The worst of which is of course Hui, a Chinese "It Girl" fashion designer that I have never heard of. Her husband runs some sort of empire in Hong Kong, and generally seems so absent that she isn't even sure if he should be at the birth. (Her mum is at the hospital too and Hui is only allowed to take one person with her to theatre.) Hui is of course, too posh - or too scared - to push. Because having a baby has got to hurt, apparently. Whereas recovering from major abdominal surgery is of course entirely pain-free, right? Just ask my friend with the morphine allergy who had to recover from a C-section on paracetamol. Hui seems genuinely shocked when her consultant informs her that a Caesarian carries risk of organ damage and infection. Yes, even in this exclusive hospital. No amount of money will win that war on bacteria.

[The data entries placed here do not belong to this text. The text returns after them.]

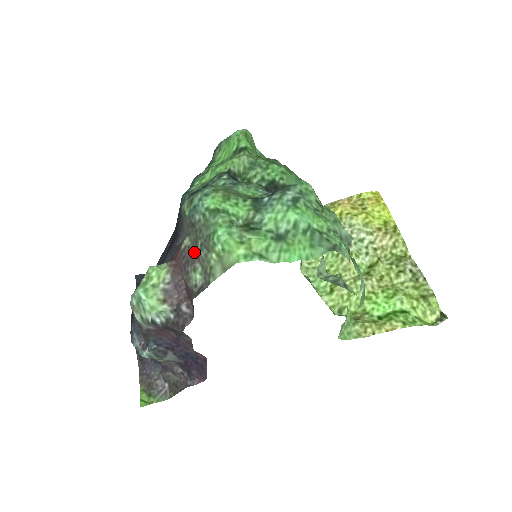
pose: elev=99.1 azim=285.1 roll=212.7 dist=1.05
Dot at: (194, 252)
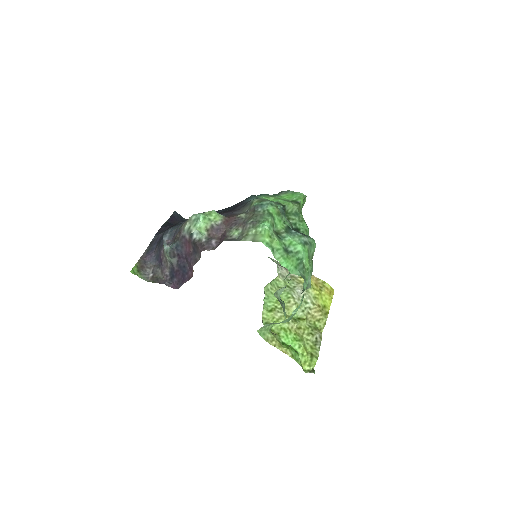
Dot at: (244, 222)
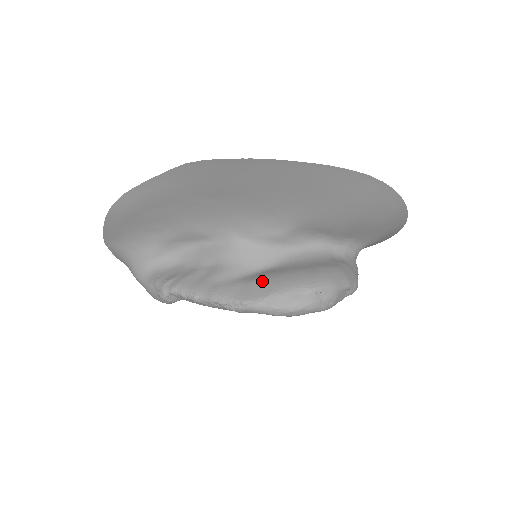
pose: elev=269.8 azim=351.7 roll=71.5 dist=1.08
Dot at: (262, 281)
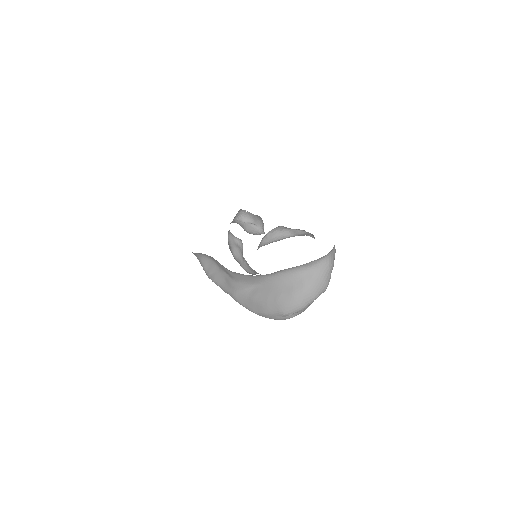
Dot at: (257, 301)
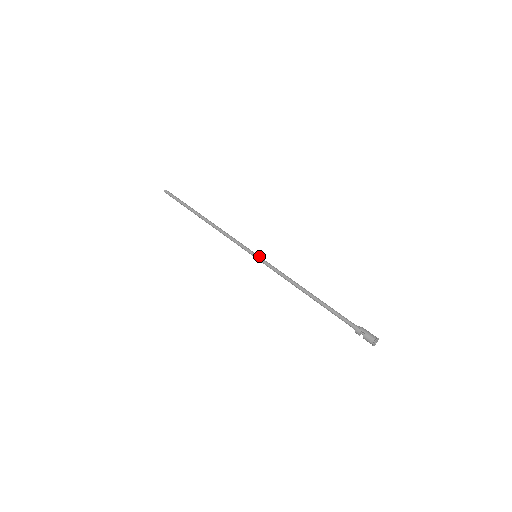
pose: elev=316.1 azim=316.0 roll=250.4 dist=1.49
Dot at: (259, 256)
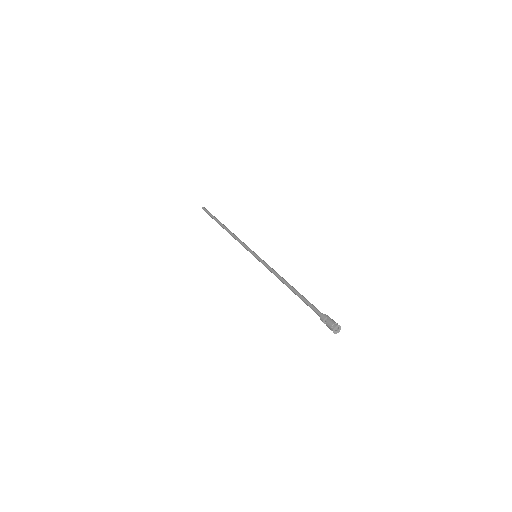
Dot at: occluded
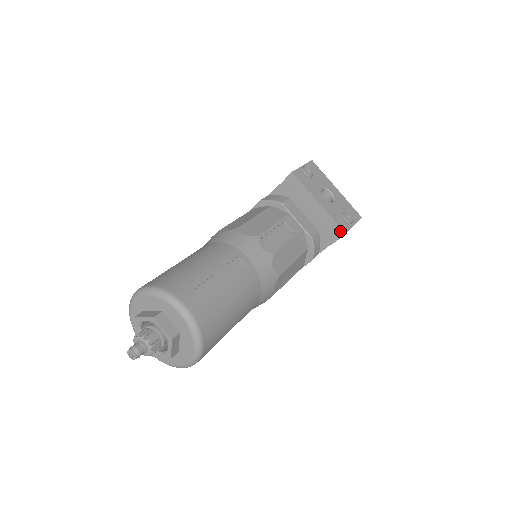
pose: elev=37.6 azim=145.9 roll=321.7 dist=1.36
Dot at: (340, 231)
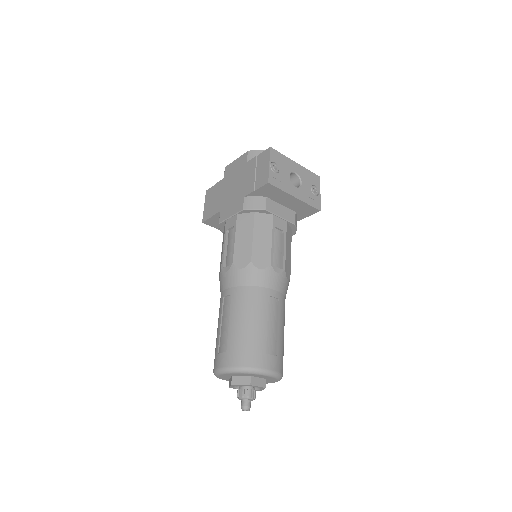
Dot at: (315, 210)
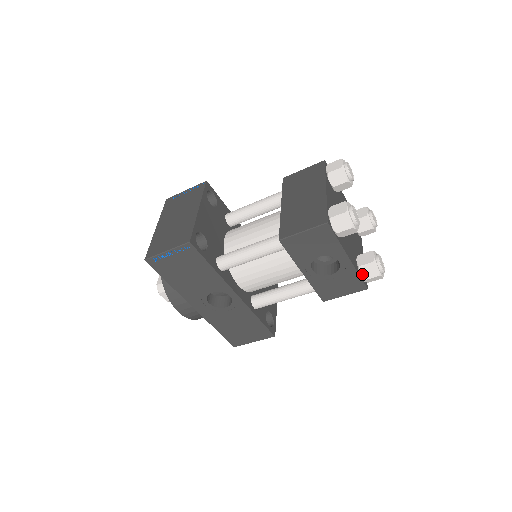
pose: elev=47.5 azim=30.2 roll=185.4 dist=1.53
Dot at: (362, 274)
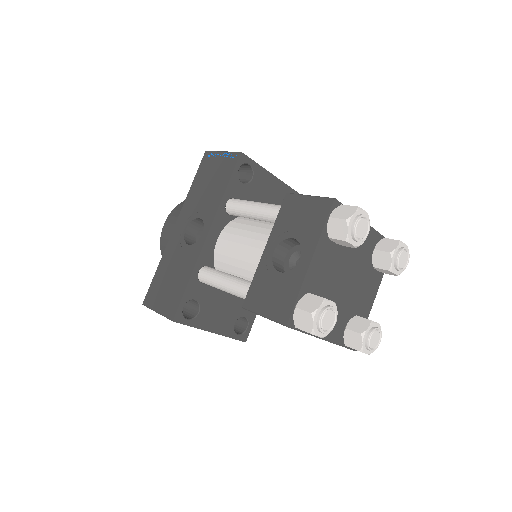
Dot at: (301, 301)
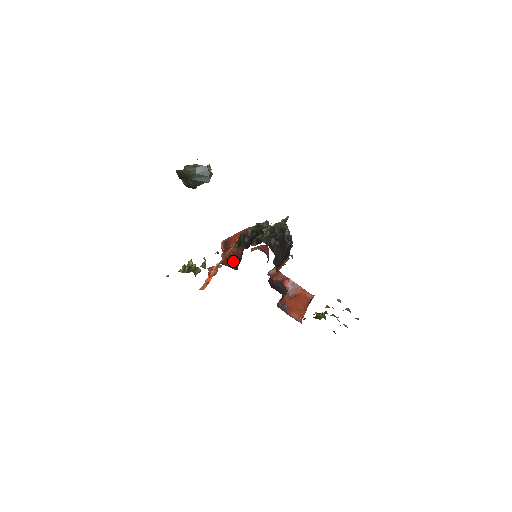
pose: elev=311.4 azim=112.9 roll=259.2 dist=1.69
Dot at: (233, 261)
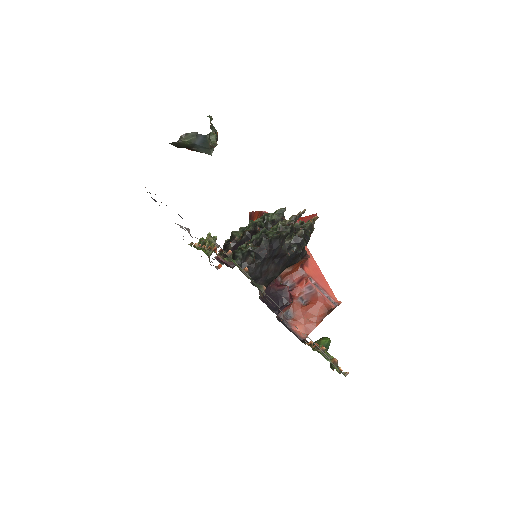
Dot at: occluded
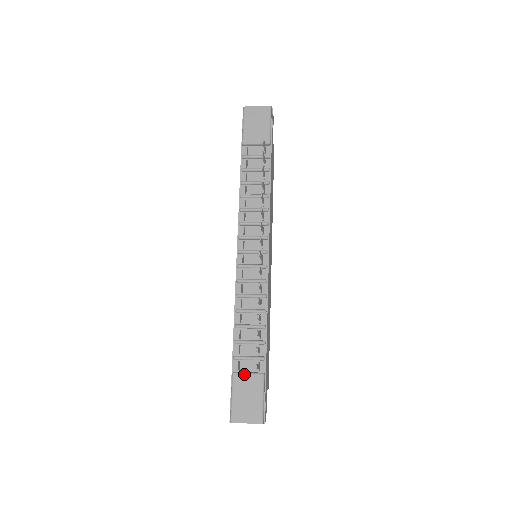
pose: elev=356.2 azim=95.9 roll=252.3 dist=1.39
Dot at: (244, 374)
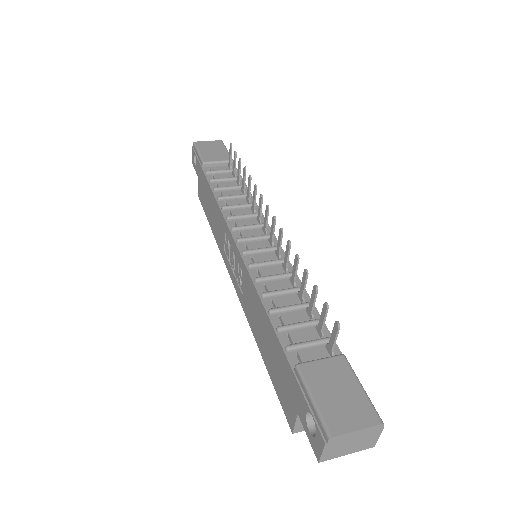
Dot at: (315, 361)
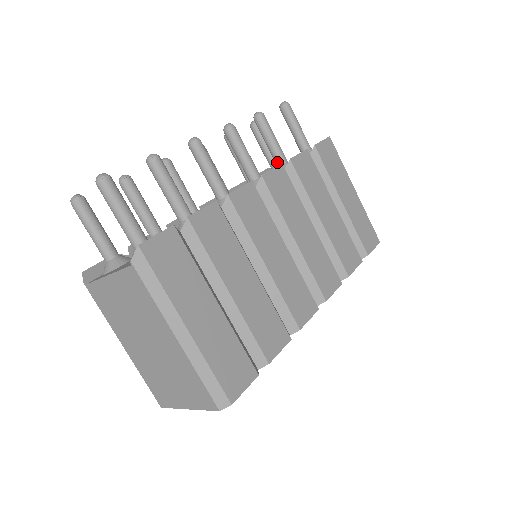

Hui's surgery goes well. However, Hui doesn't want to hold her baby until he has been thoroughly cleaned and had a nappy put on him. No skin to skin here. When he starts crying, she sends him off to the hospital nursery for Pat to look after. And from then on out she pretty much gets anyone else in the room to hold him other than her. It is of course difficult to move after a Caesarian, but any one of those fifty midwives would gladly hand her the baby if she was struggling. Once back home she has a nanny, who is apparently there to cook, clean, look after the baby and look after Hui. What Hui is left to do, I have no idea. Get her tummy tucked for her husband and then return to work, it seems. Unsurprisingly, she is on Nanny number two by the end of the programme.

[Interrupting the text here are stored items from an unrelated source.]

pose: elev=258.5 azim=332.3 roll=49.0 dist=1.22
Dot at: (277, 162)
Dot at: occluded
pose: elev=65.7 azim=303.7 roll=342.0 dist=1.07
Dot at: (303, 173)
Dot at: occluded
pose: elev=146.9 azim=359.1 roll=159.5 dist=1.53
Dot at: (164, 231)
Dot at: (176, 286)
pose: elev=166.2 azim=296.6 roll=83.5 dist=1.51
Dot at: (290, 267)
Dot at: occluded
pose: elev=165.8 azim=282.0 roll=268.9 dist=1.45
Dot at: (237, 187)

The mummies are also all too posh to breastfeed, apparently. There are a lot of bottles of Aptamil being bandied about. During a tour of the hospital it is announced that the hospital has 50 midwives, but only one lactation consultant. Really? The NHS doesn't have enough breast-feeding support either, but at least it encourages it. There is nothing wrong with formula feeding, and I would never claim otherwise, but are any of these women even prepared to give breastfeeding a go? It can be lovely, it can be a battle, it can be the worst experience of your life, but the only way to know is to try. These women are all taking pills to stop their milk coming in, seemingly without having been offered any alternative by the hospital.



So yes, I ended the programme filled with love for the NHS. York District Hospital safely delivered my daughter five and a half years ago, and I have only praise for them and the care we received during our stay. Things weren't perfect (no water birth option, no en suite bathrooms, no private rooms), but if I'd had £40,000 to spare, I wouldn't have dreamed of giving a penny to the Portland Hospital instead. For the gas and air was on tap. My midwife was an angel. My wishes were listened to and respected. And foie gras may not have been on the menu, but the toast I was offered for breakfast once my daughter finally emerged after 36 long hours of labour was one of the best (and most welcome) meals of my life.

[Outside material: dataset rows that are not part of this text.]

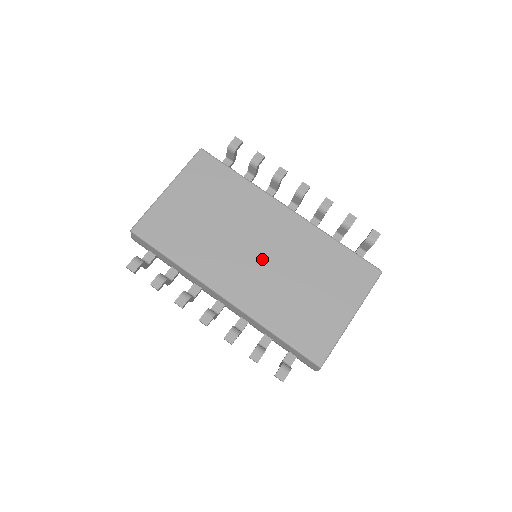
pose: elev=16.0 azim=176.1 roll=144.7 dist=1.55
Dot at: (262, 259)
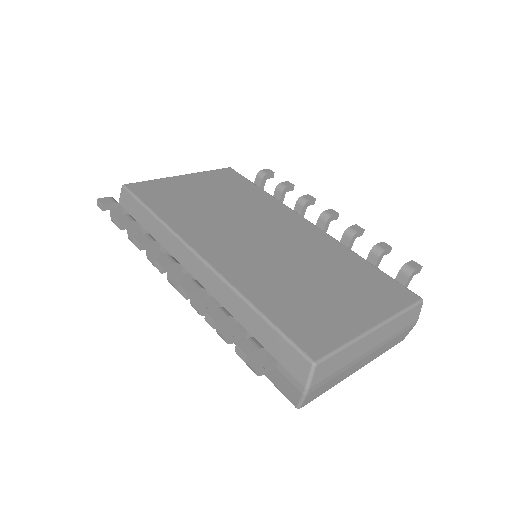
Dot at: (264, 243)
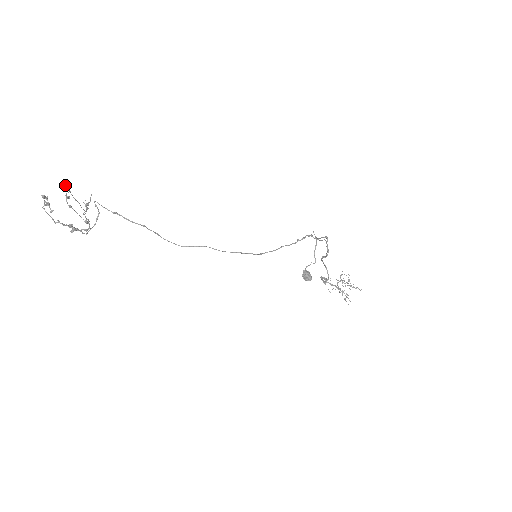
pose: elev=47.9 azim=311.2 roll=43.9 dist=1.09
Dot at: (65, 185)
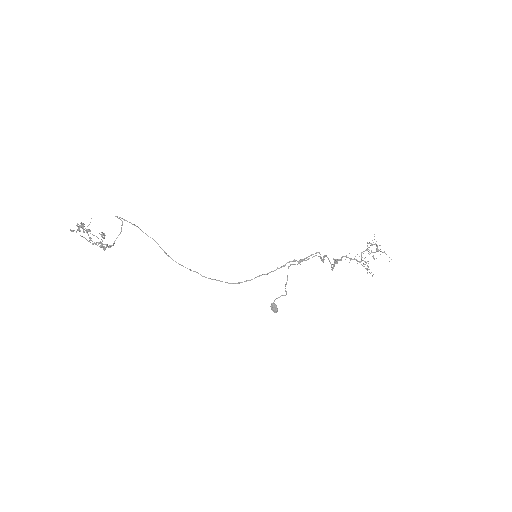
Dot at: (82, 227)
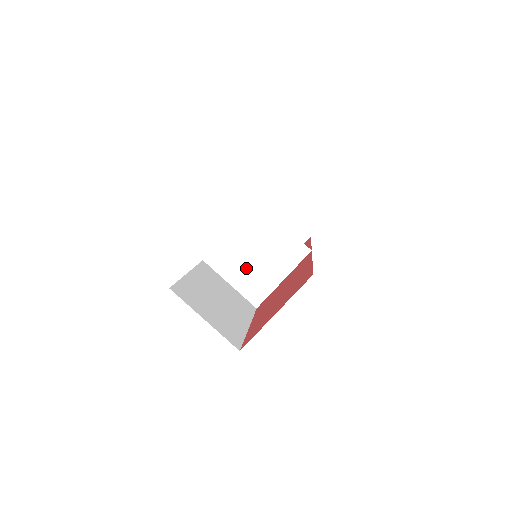
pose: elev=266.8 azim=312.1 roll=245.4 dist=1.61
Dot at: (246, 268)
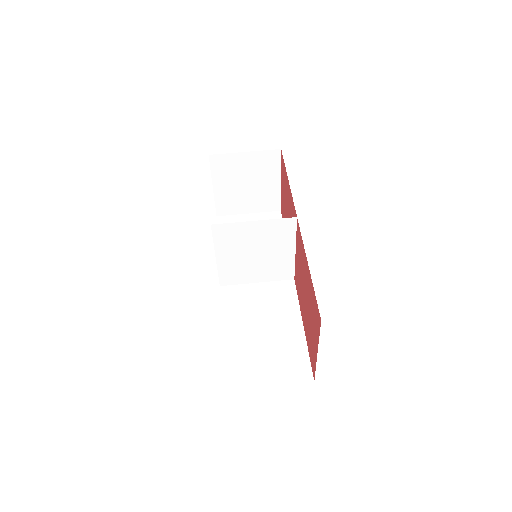
Dot at: (257, 266)
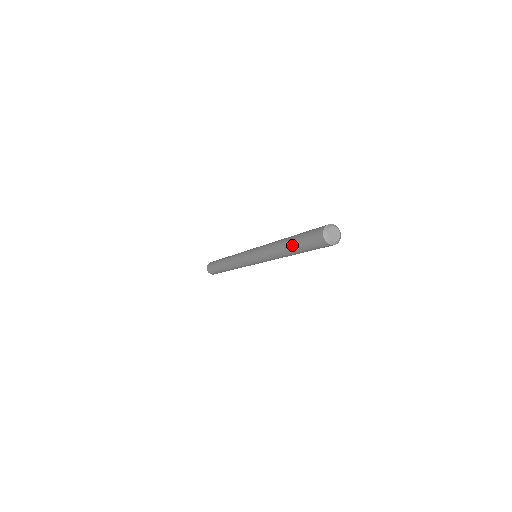
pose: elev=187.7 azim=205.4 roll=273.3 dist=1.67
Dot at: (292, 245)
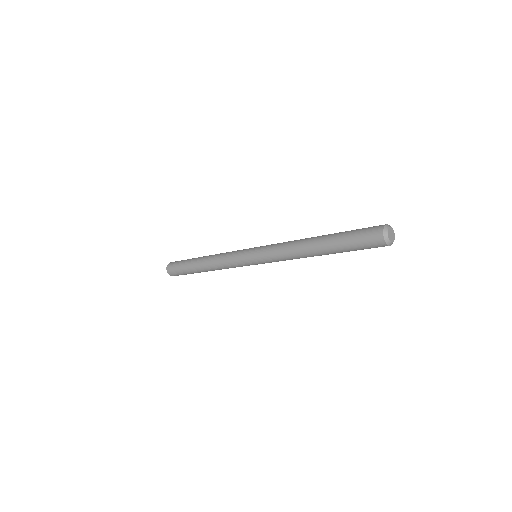
Dot at: (330, 245)
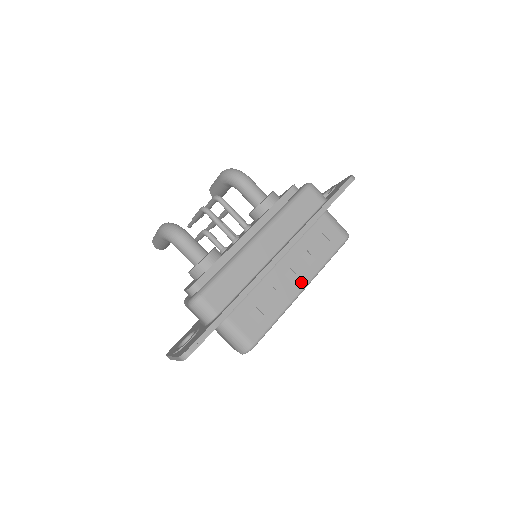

I was also very lucky as York Hospital was not busy that day. I think it might have been a very different story if it had been a day when they were getting slammed with patients. I was the only one in my post-labour ward for 16 hours, and then only had to share it with one other person (rather than the usual three). I was very weak, so they also took my baby away for a couple of hours in the night to an impromptu nursery in the corridor so that I could have a break and some sleep. (Not that I got any sleep, but it was a kind thought.) I could well have wanted a few nights of being looked after in a luxury hotel after the birth (or really just a bit longer in hospital), but I don't think it would have made breastfeeding less stressful or my stitches heal any faster.

I used to work just around the corner from the Portland Hospital. I never really paid it much attention, since I was usually scuttling past to get to the office, the Tube station, Regent's Park or the great deli at Villandry. So I never saw any celebrity babies or future Arab sheiks being wheeled out of the building in their expensive prams or car seats. Besides, I didn't really "do" babies in those days. Now I would shout out that they were all fools, and had been taken well and truly for a ride. But would they listen? Would they care? No. For money is for them no object.